When Ms. Roberts became executive director in 2002, she soon assigned Garrido to work on the white paper project. The project produced reports on the skyrocketing cost of contracting out; ways to balance the city budget while preserving services; the harmful impact that Health and Hospitals Corp. restructuring would have on public hospitals, and $121 million in savings that could result from keeping work in house and reducing the use of temp workers.
Perhaps the greatest successes of the white paper project involved exposing the hundreds of millions of dollars of waste in the troubled upgrade of the emergency 911 system and the corrupt CityTime payroll automation project, which came in years late as its costs mushroomed from $73 million to over $700 million. Eight CityTime contractors were convicted of fraud in schemes that included laundering money abroad.
In his final year as associate director, Mr. Garrido helped settle a new 88-month economic agreement that preserved the membership’s premium-free health-care coverage and includes a total wage increase of 10.4 percent. He also implemented a computerized grievance tracking system at the union and led an internal organizing drive to sign up 14,000 dues payers who had not enrolled as members.
Garrido attributes his progressive political outlook to his mother, a garment worker, who used to tell him about the indignities and abuses on the factory floor. The garment workers union gave her protection and a voice, leading Mr. Garrido to understand the importance of the labor movement at a young age.
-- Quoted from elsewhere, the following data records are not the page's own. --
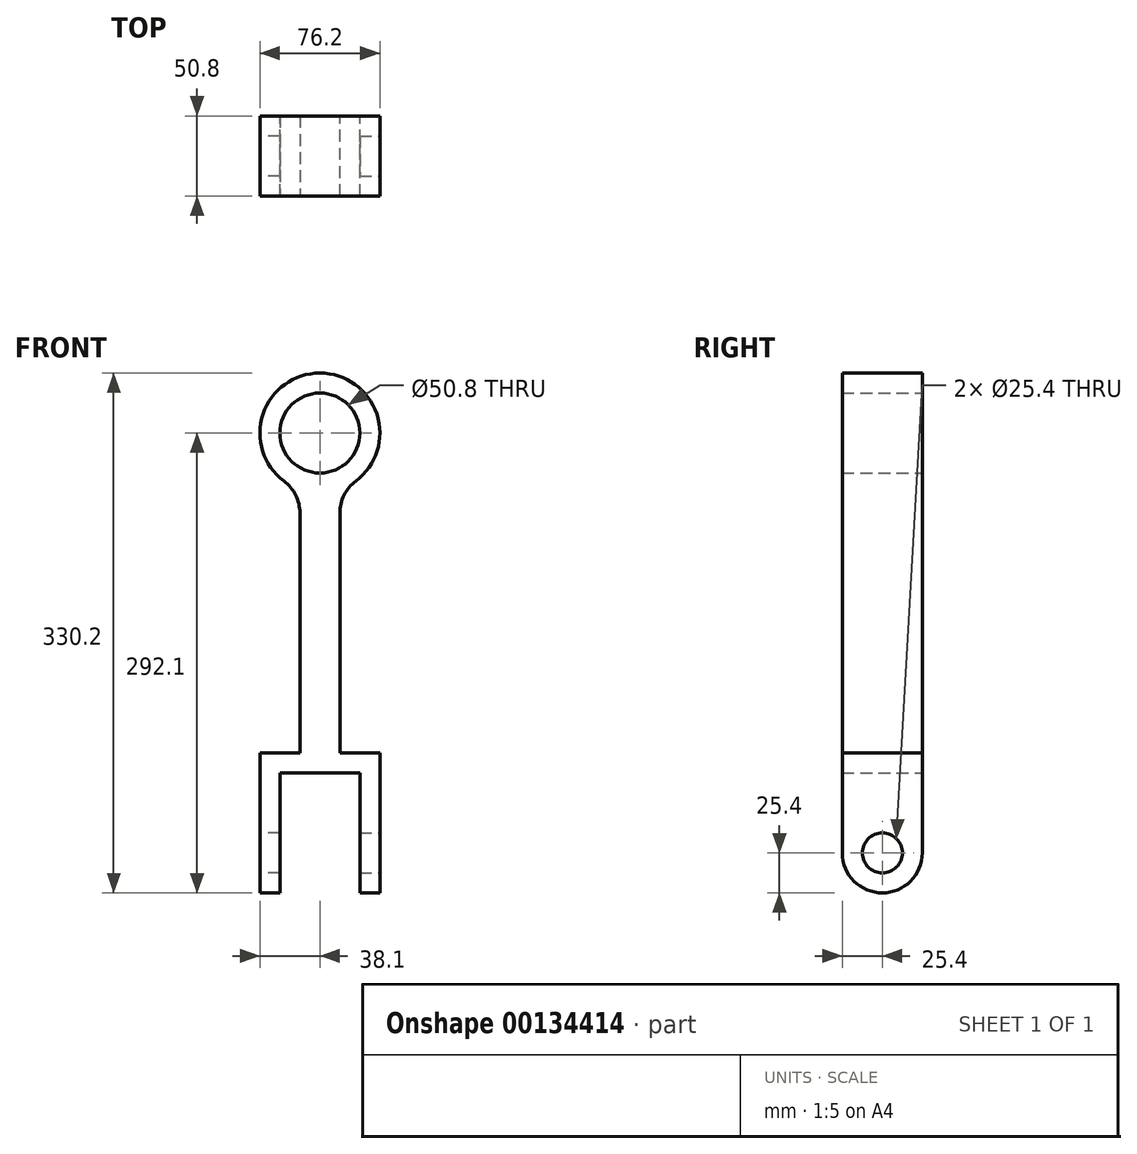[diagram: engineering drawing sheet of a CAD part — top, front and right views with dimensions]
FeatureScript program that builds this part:
annotation { "Feature Type Name" : "Feature", "Feature Type Description" : "" }
export const myFeature = defineFeature(function(context is Context, id is Id, definition is map)
    precondition{}
    {
        {
            var Q0;
            Q0=qCreatedBy(makeId("Front.planeOp"),FACE);
            var sketch = newSketch(context, id + "F0", { "sketchPlane" : qUnion([Q0])});
            skCircle(sketch, "E0", {"center": v(0, 0) * mm, "radius": 38.1 * mm});
            skCircle(sketch, "E1", {"center": v(0, 0) * mm, "radius": 25.4 * mm});
            skLineSegment(sketch, "E2", {"start": v(-12.7, -35.92) * mm, "end": v(-12.7, -203.2) * mm});
            skLineSegment(sketch, "E3", {"start": v(-12.7, -203.2) * mm, "end": v(-38.1, -203.2) * mm});
            skLineSegment(sketch, "E4", {"start": v(-38.1, -203.2) * mm, "end": v(-38.1, -292.1) * mm});
            skLineSegment(sketch, "E5", {"start": v(-38.1, -292.1) * mm, "end": v(-25.4, -292.1) * mm});
            skLineSegment(sketch, "E6", {"start": v(38.1, -292.1) * mm, "end": v(38.1, -203.2) * mm});
            skLineSegment(sketch, "E7", {"start": v(38.1, -203.2) * mm, "end": v(12.7, -203.2) * mm});
            skLineSegment(sketch, "E8", {"start": v(12.7, -203.2) * mm, "end": v(12.7, -35.92) * mm});
            skLineSegment(sketch, "E9", {"start": v(-25.4, -292.1) * mm, "end": v(-25.4, -215.9) * mm});
            skLineSegment(sketch, "E10", {"start": v(-25.4, -215.9) * mm, "end": v(25.4, -215.9) * mm});
            skLineSegment(sketch, "E11", {"start": v(25.4, -215.9) * mm, "end": v(25.4, -292.1) * mm});
            skLineSegment(sketch, "E12", {"start": v(25.4, -292.1) * mm, "end": v(38.1, -292.1) * mm});
            skLineSegment(sketch, "E13", {"start": v(0, 0) * mm, "end": v(0, -203.2) * mm, "construction": true});
            skSolve(sketch);
        }
        {
            var Q0;
            Q0 = qSketchRegion(id + "F0", true);
            extrude(context, id + "F1", {"entities" : qUnion([Q0]), "endBound" : BoundingType.SYMMETRIC, "depth" : 50.8 * mm});
        }
        {
            var Q0;
            Q0=makeQuery(id+"F1.opExtrude","SWEPT_EDGE",EDGE,{"disambiguationData":[OSD([sQuery(id+"F0.wireOp",EDGE,"E0"),sQuery(id+"F0.wireOp",EDGE,"E8")])]});
            var Q1;
            Q1=makeQuery(id+"F1.opExtrude","SWEPT_EDGE",EDGE,{"disambiguationData":[OSD([sQuery(id+"F0.wireOp",EDGE,"E0"),sQuery(id+"F0.wireOp",EDGE,"E2")])]});
            var Q2;
            Q2=makeQuery(id+"F1.opExtrude","CAP_EDGE",EDGE,{"disambiguationData":[OSD([sQuery(id+"F0.wireOp",EDGE,"E5")])],"isStart":false});
            var Q3;
            Q3=makeQuery(id+"F1.opExtrude","CAP_EDGE",EDGE,{"disambiguationData":[OSD([sQuery(id+"F0.wireOp",EDGE,"E5")])],"isStart":true});
            var Q4;
            Q4=makeQuery(id+"F1.opExtrude","CAP_EDGE",EDGE,{"disambiguationData":[OSD([sQuery(id+"F0.wireOp",EDGE,"E12")])],"isStart":false});
            var Q5;
            Q5=makeQuery(id+"F1.opExtrude","CAP_EDGE",EDGE,{"disambiguationData":[OSD([sQuery(id+"F0.wireOp",EDGE,"E12")])],"isStart":true});
            fillet(context, id + "F2", {"entities" : qUnion([Q0, Q1, Q2, Q3, Q4, Q5]), "radius" : 25.4 * mm, "tangentPropagation" : true, "allowEdgeOverflow" : false});
        }
        {
            var Q0;
            Q0=makeQuery(id+"F1.opExtrude","SWEPT_FACE",FACE,{"disambiguationData":[OSD([sQuery(id+"F0.wireOp",EDGE,"E4")])]});
            var sketch = newSketch(context, id + "F3", { "sketchPlane" : qUnion([Q0])});
            skCircle(sketch, "E14", {"center": v(0, -266.7) * mm, "radius": 12.7 * mm});
            skPoint(sketch, "E14.centerSnap0", {"position": v(0, -203.2) * mm});
            skSolve(sketch);
        }
        {
            var Q0;
            Q0 = qSketchRegion(id + "F3", true);
            extrude(context, id + "F4", {"entities" : qUnion([Q0]), "operationType" : NewBodyOperationType.REMOVE, "endBound" : BoundingType.UP_TO_NEXT, "oppositeDirection" : true, "depth" : 25.4 * mm});
        }
        {
            var Q0;
            Q0=makeQuery(id+"F1.opExtrude","SWEPT_FACE",FACE,{"disambiguationData":[OSD([sQuery(id+"F0.wireOp",EDGE,"E6")])]});
            var sketch = newSketch(context, id + "F5", { "sketchPlane" : qUnion([Q0])});
            skCircle(sketch, "E15", {"center": v(0, -266.7) * mm, "radius": 12.7 * mm});
            skSolve(sketch);
        }
        {
            var Q0;
            Q0 = qSketchRegion(id + "F5", true);
            extrude(context, id + "F6", {"entities" : qUnion([Q0]), "operationType" : NewBodyOperationType.REMOVE, "endBound" : BoundingType.UP_TO_NEXT, "oppositeDirection" : true, "depth" : 25.4 * mm});
        }
    });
In 2003, Mr. Garrido finished his college studies at City College of New York, where he earned a bachelor’s of science degree in architecture. But he decided not to pursue a career in architecture because he enjoyed the stability and mission of his union job.
While at DC 37, Mr. Garrido also completed the Harvard Law School’s Trade Union Program, which helps union leaders develop strategies for organizing and responding to employer attacks. The program now uses the DC 37 white paper project as a case study of union work on public policy.